Но, кроме тех случаев, когда ей действительно не разрешали вставать, она никогда надолго не оставляла отца. Тень его смерти лежала на их жизнях. Они содрогались от ужаса; эта затянувшаяся угроза, эта неразрешимая загадка лишала их достоинства и мужества. Они были порабощены усталым и унижающим эгоизмом жизни, которая воспринимает чужие смерти с философским благодушием, но свою считает нарушением всех законов природы. О смерти Ганта им было так же трудно думать, как о смерти бога, и даже труднее, потому что для них он был реальнее, чем бог, он был бессмертнее, чем бог, он был сам бог.
Этот жуткий сумрак, в котором они жили, оледенял Юджина ужасом, заставлял задыхаться от ярости. Прочитав письмо из дому, он приходил в бешенство и колотил кулаками по оштукатуренной стене спальни, пока не обдирал суставы пальцев в кровь. «Они отняли у него мужество! — думал он. — Они превратили его в скулящего труса! Нет, если я буду умирать, Никакой семьи! Дышат на тебя назойливым дыханием! Хлюпают над тобой назойливыми носами! Обступают тебя так, что невозможно дышать. С веселыми улыбками говорят тебе, как ты хорошо выглядишь, и причитают у тебя за спиной. О, назойливая, назойливая смерть! Неужели нас никогда не оставят одних? Неужели мы не можем жить одни, думать одни, жить в своем доме сами по себе? Нет, я буду! Буду! Один, один и далеко, за завесой дождя».
Потом, неожиданно ворвавшись в кабинет, он увидел Элка Данкена, который тупо устремлял непривычный взгляд на страницу с определением правонарушений, — пестрая птица, завороженная пристальным взором змеи, которая зовется юриспруденцией.
— Неужели мы должны умирать, как крысы? — сказал он. — Неужели мы должны задохнуться в норе?
— Черт! — сказал Элк Данкен, закрывая большой кожаный фолиант и прячась за него. — Да, верно, верно!
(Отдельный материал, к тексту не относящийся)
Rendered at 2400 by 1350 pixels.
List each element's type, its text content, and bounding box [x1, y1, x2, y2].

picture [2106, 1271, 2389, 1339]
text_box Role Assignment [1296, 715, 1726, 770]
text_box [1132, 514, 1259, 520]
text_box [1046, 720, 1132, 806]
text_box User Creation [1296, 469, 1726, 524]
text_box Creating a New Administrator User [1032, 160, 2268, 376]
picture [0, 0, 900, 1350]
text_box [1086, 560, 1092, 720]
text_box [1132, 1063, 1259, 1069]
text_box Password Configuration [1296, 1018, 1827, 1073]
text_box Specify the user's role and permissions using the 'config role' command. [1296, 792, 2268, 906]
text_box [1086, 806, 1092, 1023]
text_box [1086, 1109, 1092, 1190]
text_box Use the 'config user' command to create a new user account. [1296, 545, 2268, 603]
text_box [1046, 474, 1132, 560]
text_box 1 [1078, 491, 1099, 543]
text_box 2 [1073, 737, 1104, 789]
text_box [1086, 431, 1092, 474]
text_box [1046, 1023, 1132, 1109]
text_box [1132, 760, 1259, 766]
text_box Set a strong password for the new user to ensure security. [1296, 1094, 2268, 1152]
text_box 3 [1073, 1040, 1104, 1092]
Успокойся. Ты Наполеон Бонапарт, а я твой старый друг — Оливер Кромвель. Харольд! — крикнул он. — На помощь! Он убил сторожа и убежал.
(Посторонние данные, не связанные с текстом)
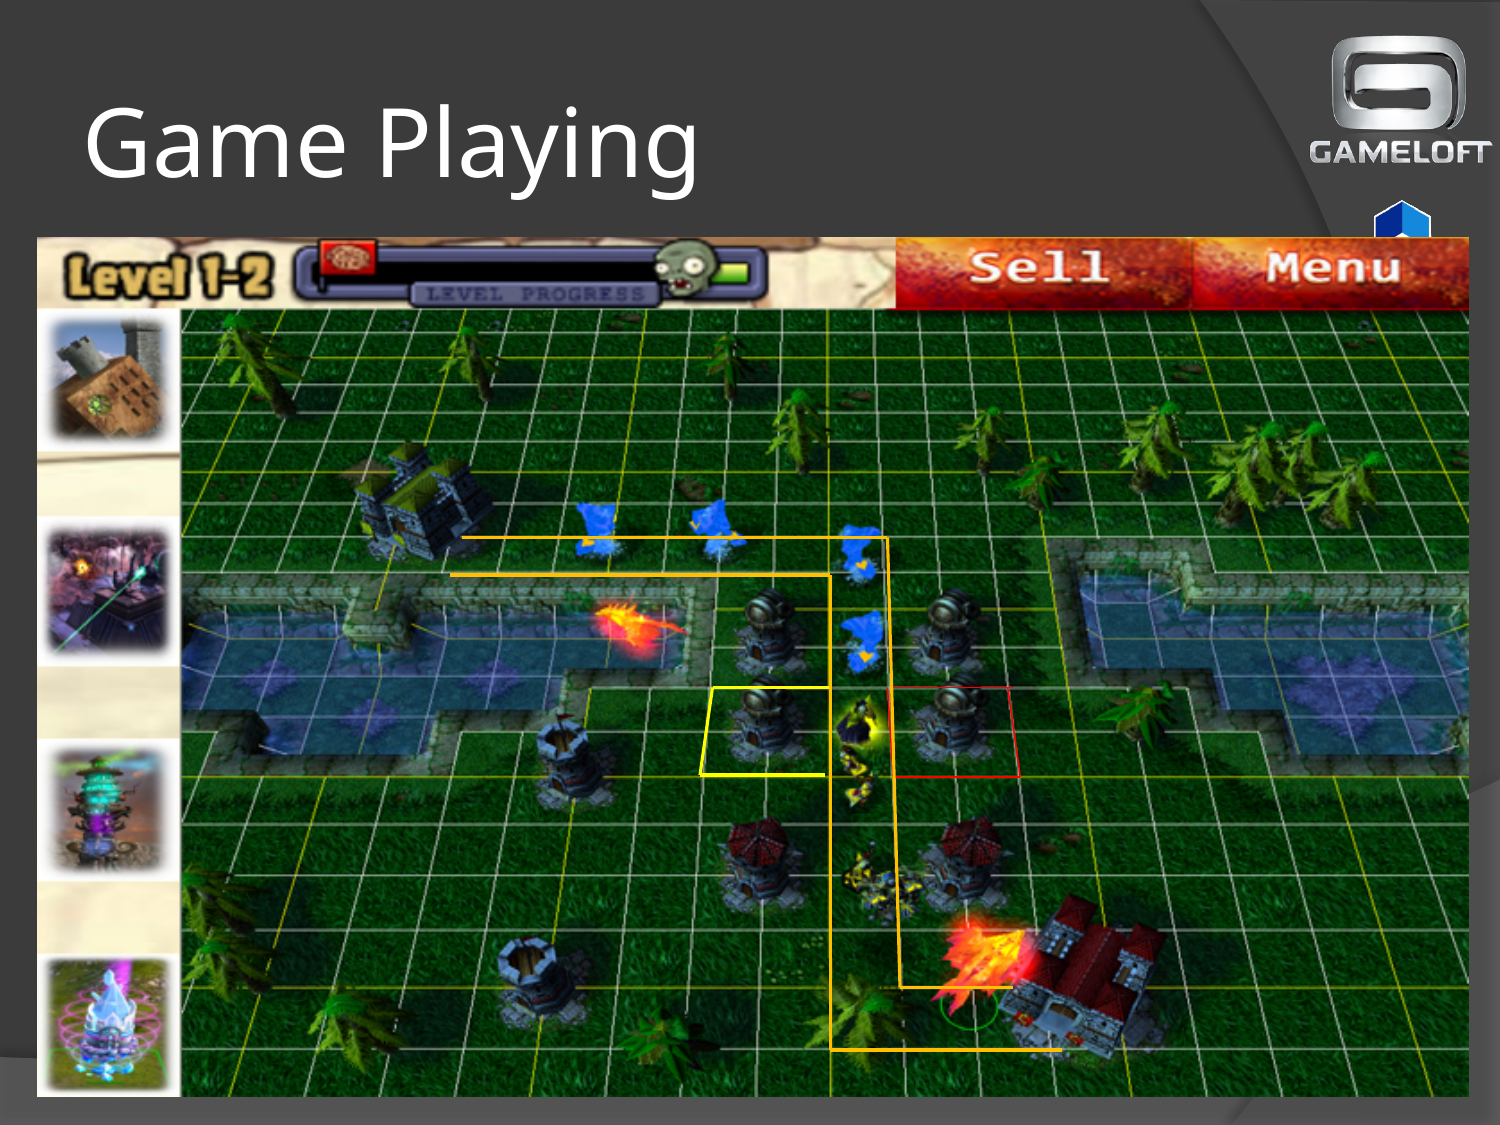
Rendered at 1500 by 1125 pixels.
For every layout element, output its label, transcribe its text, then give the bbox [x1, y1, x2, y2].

title Game Playing [75, 45, 1300, 229]
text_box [449, 537, 1063, 1051]
picture [1345, 199, 1459, 230]
picture [1303, 24, 1500, 176]
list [37, 237, 1470, 1097]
— Джин! — завопил Харольд Гэй, отбрасывая толстый том при звуке громких имен, упомянутых Элком. — Что ты знаешь об истории? Кто подписал Великую Хартию?
— Она не была подписана, — ответил Юджин. — Король не умел писать, пришлось отпечатать ее на мимеографе.
— Верно! — взревел Харольд Гэй. — А кто был Этельред Ленивый?
— Он был сыном Синевульфа Глупого и Ундины Неумытой, — сказал Юджин.
— Через своего дядю Джаспера, — сказал Элк Данкен, — он был в родстве с Полем Сифилитиком и Женевьевой Неблагородной.
— Он был отлучен папой в булле от девятьсот третьего года, но продолжал отлучаться для случек, — сказал Юджин.